To-do item
Change every occurrence of "weiterlesen" to "read more" in the text of all the entries below, keeping everything else unchanged. Leave the pictures out of your output.

Stored data entries

----------------

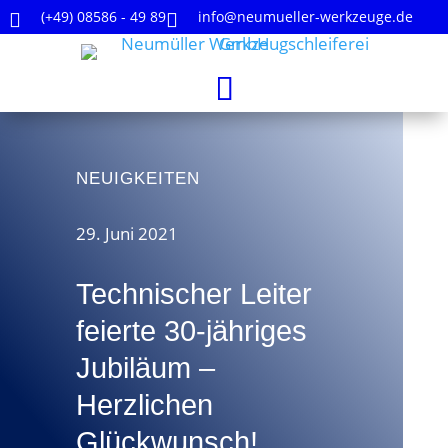
(+49) 08586 - 49 89
info@neumueller-werkzeuge.de


NEUIGKEITEN
29. Juni 2021
Technischer Leiter
feierte 30-jähriges
Jubiläum –
Herzlichen
Glückwunsch!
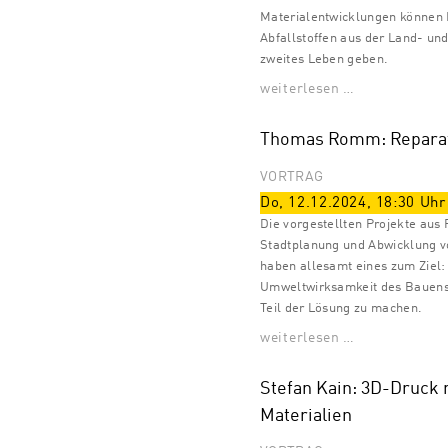
Materialentwicklungen können 
Abfallstoffen aus der Land- und
zweites Leben geben.
weiterlesen …
Thomas Romm: Reparat
VORTRAG
Do, 12.12.2024
,
18:30
Uhr
Die vorgestellten Projekte aus
Stadtplanung und Abwicklung v
haben allesamt eines zum Ziel:
Umweltwirksamkeit des Bauen
Teil der Lösung zu machen.
weiterlesen …
Stefan Kain: 3D-Druck 
Materialien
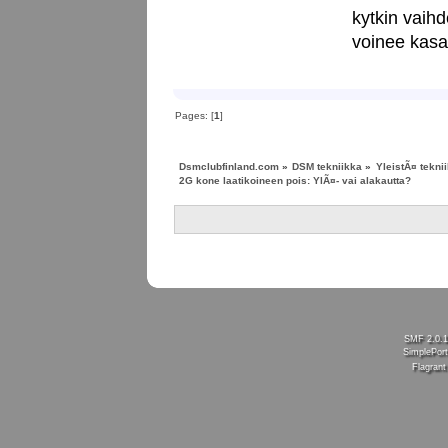
kytkin vaihd
voinee kasa
Pages: [
1
]
Dsmclubfinland.com
»
DSM tekniikka
»
YleistÃ¤ tekni
2G kone laatikoineen pois: YlÃ¤- vai alakautta?
SMF 2.0.
SimplePort
Flagran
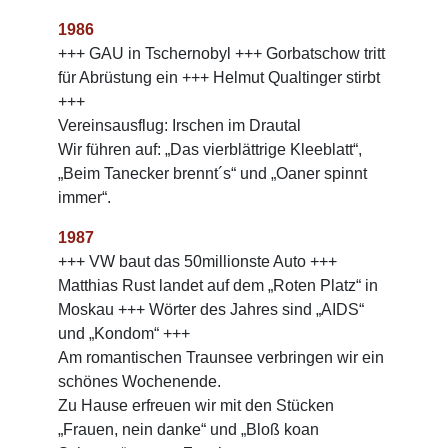
1986
+++ GAU in Tschernobyl +++ Gorbatschow tritt
für Abrüstung ein +++ Helmut Qualtinger stirbt
+++
Vereinsausflug: Irschen im Drautal
Wir führen auf: „Das vierblättrige Kleeblatt“,
„Beim Tanecker brennt´s“ und „Oaner spinnt
immer“.
1987
+++ VW baut das 50millionste Auto +++
Matthias Rust landet auf dem „Roten Platz“ in
Moskau +++ Wörter des Jahres sind „AIDS“
und „Kondom“ +++
Am romantischen Traunsee verbringen wir ein
schönes Wochenende.
Zu Hause erfreuen wir mit den Stücken
„Frauen, nein danke“ und „Bloß koan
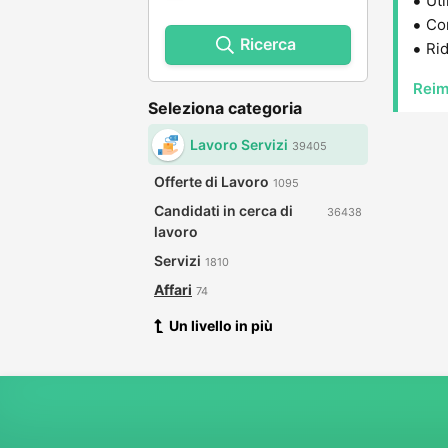
Uti
Con
Ricerca
Rid
Reim
Seleziona categoria
Lavoro Servizi
39405
Offerte di Lavoro
1095
Candidati in cerca di
36438
lavoro
Servizi
1810
Affari
74
Un livello in più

----------------

Result for this task
(+49) 08586 - 49 89
info@neumueller-werkzeuge.de


NEUIGKEITEN
29. Juni 2021
Technischer Leiter
feierte 30-jähriges
Jubiläum –
Herzlichen
Glückwunsch!
Materialentwicklungen können 
Abfallstoffen aus der Land- und
zweites Leben geben.
read more …
Thomas Romm: Reparat
VORTRAG
Do, 12.12.2024
,
18:30
Uhr
Die vorgestellten Projekte aus
Stadtplanung und Abwicklung v
haben allesamt eines zum Ziel:
Umweltwirksamkeit des Bauen
Teil der Lösung zu machen.
read more …
Stefan Kain: 3D-Druck 
Materialien
kytkin vaihd
voinee kasa
Pages: [
1
]
Dsmclubfinland.com
»
DSM tekniikka
»
YleistÃ¤ tekni
2G kone laatikoineen pois: YlÃ¤- vai alakautta?
SMF 2.0.
SimplePort
Flagran
1986
+++ GAU in Tschernobyl +++ Gorbatschow tritt
für Abrüstung ein +++ Helmut Qualtinger stirbt
+++
Vereinsausflug: Irschen im Drautal
Wir führen auf: „Das vierblättrige Kleeblatt“,
„Beim Tanecker brennt´s“ und „Oaner spinnt
immer“.
1987
+++ VW baut das 50millionste Auto +++
Matthias Rust landet auf dem „Roten Platz“ in
Moskau +++ Wörter des Jahres sind „AIDS“
und „Kondom“ +++
Am romantischen Traunsee verbringen wir ein
schönes Wochenende.
Zu Hause erfreuen wir mit den Stücken
„Frauen, nein danke“ und „Bloß koan
Uti
Con
Ricerca
Rid
Reim
Seleziona categoria
Lavoro Servizi
39405
Offerte di Lavoro
1095
Candidati in cerca di
36438
lavoro
Servizi
1810
Affari
74
Un livello in più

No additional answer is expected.